Pada umumnya Paralegal diwajibkan berbekal wawasam hukum dan kompetensi dasar di ranah hukum dan HAM. Biasanya Paralegal sudah berbekal kemahiran di bidang LSM.16

Kewenangan Paralegal dalam memberikan legal aid atau bantuan hukum terlebih dahulu diatur dalam UU No. 16 tahun 2011 tentang Bantuan Hukum yang dimana tepatnya pada Pasal 10 huruf (c) yang menyebutkan bahwa “pemberi bantuan hukum diberikan hak melakukan rekruitmen terhadap advokat, paralegal, dosen dan mahasiswa fakultas hukum”. Secara sederhana pasal ini menjelaskan paralegal sudah mengantongi pengesahan secara hukum sehingga keberadaannya harus dianggap oleh institusi terkait di Indonesia.

Kemudian kewenangan Paralegal mendapat “upgrade” yakni dengan diundangkannya PERMENKUMHAM No. 1 tahun 2018 tepatnya pada Pasal 11, 12, dan 13. Pasal 11 PERMENKUMHAM No. 1 tahun 2018 tentang Paralegal Dalam Pemberian Bantuan Hukum berbunyi “Paralegal dapat memberikan bantuan hukum secara litigasi dan nonlitigasi setelah terdaftar pada Pemberi Bantuan Hukum dan mendapatkan sertifikat pelatihan Paralegal tingkat dasar”.

Kewenangan Paralegal diatur lebih lanjut lagi pada Pasal 12 PERMENKUMHAM No. 1 tahun 2018 pada Ayat (1) yang berbunyi “Pemberian Bantuan Hukum secara litigasi oleh Paralegal dilakukan dalam bentuk pendampingan advokat pada lingkup Pemberi Bantuan Hukum yang sama”. Juga pada Ayat (2) yang berbunyi “Pendampingan sebagaimana dimaksud pada ayat (1) meliputi: a. pendampingan dan/atau menjalankan kuasa yang dimulai dari tingkat penyidikan, dan penuntutan; b. pendampingan dan/atau menjalankan kuasa dalam

proses pemeriksaan di persidangan; atau c. pendampingan dan/atau menjalankan kuasa terhadap Penerima Bantuan Hukum di Pengadilan Tata Usaha Negara”. Dan pada Ayat (3) menjelaskan bahwa “pemberian bantuan hukum secara litigasi oleh Paralegal harus dibuktikan dengan surat keterangan pendampingan dari advokat yang memberikan bantuan hukum”.

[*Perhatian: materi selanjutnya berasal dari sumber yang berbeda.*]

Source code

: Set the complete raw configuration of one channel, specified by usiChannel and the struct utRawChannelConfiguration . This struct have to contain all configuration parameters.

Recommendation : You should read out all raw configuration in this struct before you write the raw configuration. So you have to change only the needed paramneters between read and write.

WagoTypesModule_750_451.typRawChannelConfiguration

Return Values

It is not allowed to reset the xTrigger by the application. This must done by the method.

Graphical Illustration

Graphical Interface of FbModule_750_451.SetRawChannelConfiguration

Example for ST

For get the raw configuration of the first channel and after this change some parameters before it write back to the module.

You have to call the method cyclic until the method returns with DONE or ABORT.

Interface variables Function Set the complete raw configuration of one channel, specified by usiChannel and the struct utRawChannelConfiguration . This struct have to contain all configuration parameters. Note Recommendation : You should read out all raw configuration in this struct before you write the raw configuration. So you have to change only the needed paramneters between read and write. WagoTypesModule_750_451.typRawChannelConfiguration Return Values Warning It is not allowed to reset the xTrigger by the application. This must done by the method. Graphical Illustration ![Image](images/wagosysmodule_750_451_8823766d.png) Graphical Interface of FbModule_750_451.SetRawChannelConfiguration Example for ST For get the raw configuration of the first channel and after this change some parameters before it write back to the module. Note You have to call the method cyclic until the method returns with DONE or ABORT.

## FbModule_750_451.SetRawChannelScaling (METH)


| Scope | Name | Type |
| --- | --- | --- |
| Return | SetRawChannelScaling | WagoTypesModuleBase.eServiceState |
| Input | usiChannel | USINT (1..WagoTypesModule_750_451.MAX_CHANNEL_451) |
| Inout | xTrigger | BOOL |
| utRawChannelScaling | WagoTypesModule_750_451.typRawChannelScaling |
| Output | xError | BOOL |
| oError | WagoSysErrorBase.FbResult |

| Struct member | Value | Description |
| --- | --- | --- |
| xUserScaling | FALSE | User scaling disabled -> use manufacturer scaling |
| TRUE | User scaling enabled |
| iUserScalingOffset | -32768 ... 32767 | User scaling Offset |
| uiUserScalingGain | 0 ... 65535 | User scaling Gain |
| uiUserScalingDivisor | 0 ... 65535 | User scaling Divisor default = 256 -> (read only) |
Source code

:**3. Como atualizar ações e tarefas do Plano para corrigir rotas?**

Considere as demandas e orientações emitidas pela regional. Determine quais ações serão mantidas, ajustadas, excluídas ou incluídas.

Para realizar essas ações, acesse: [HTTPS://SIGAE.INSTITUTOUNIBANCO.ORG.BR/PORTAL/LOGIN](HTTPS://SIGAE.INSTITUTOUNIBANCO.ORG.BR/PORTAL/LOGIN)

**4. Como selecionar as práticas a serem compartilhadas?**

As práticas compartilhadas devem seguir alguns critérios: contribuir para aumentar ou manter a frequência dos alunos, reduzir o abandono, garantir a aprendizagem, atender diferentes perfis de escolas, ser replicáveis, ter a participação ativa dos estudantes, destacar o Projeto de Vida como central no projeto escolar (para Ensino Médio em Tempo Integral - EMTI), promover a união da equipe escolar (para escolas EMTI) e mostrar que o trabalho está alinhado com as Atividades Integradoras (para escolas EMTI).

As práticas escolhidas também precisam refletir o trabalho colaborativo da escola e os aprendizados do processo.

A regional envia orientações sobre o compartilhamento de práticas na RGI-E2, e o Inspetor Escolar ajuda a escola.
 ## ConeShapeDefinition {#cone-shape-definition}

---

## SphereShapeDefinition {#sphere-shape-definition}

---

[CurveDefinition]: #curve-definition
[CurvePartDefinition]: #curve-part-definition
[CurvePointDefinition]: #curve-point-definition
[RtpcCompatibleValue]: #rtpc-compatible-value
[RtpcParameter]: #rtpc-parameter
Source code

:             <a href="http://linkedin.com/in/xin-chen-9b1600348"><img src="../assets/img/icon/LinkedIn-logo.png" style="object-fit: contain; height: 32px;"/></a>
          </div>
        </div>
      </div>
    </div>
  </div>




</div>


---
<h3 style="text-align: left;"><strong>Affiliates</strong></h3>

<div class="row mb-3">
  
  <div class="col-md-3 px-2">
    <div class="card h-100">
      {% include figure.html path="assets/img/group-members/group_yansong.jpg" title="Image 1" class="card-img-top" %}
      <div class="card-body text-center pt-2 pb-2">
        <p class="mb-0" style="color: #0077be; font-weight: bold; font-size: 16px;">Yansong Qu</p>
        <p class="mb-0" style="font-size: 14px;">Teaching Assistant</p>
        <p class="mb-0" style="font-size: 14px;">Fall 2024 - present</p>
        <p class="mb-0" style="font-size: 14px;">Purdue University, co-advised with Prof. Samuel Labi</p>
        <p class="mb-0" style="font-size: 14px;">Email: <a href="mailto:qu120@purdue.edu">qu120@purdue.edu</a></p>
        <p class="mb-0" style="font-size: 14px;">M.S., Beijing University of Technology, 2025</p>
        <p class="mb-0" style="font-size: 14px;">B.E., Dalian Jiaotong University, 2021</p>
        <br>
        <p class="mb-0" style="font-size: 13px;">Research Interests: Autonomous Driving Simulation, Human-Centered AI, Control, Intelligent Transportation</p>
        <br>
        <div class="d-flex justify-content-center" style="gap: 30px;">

Kemudian pada Pasal 13 mengatur lebih lanjut lagi mengenai kewenangan Paralegal dalam Pemberian Legal Aid secara non litigasi (diluar pengadilan), yang dimana Pasal 13 berbunyi “Pemberian Bantuan Hukum secara nonlitigasi oleh Paralegal sebagaimana dimaksud dalam Pasal 10 dilakukan melalui kegiatan: a) penyuluhan hukum; b) konsultasi hukum; c) investigasi perkara, baik secara elektronik maupun nonelektronik; d) penelitian hukum; e) mediasi; f) negosiasi; g) pemberdayaan masyarakat; h) pendampingan di luar pengadilan; dan/atau i) perancangan dokumen hukum”.

Setelah dikeluarkannya PERMENKUMHAM No. 1 tahun 2018, banyak kalangan berpendapat bahwa hal ini merupakan suatu kemajuan dalam upaya penegakan hukum di Indonesia dan juga dalam upaya penjaminan kesamaan hak setiap orang di hadapan hukum di Indonesia, hal ini dikarenakan semakin banyak elemen yang dapat menjamin bantuan hukum baik melalui jalur pengadilan atau diluar pengadilan.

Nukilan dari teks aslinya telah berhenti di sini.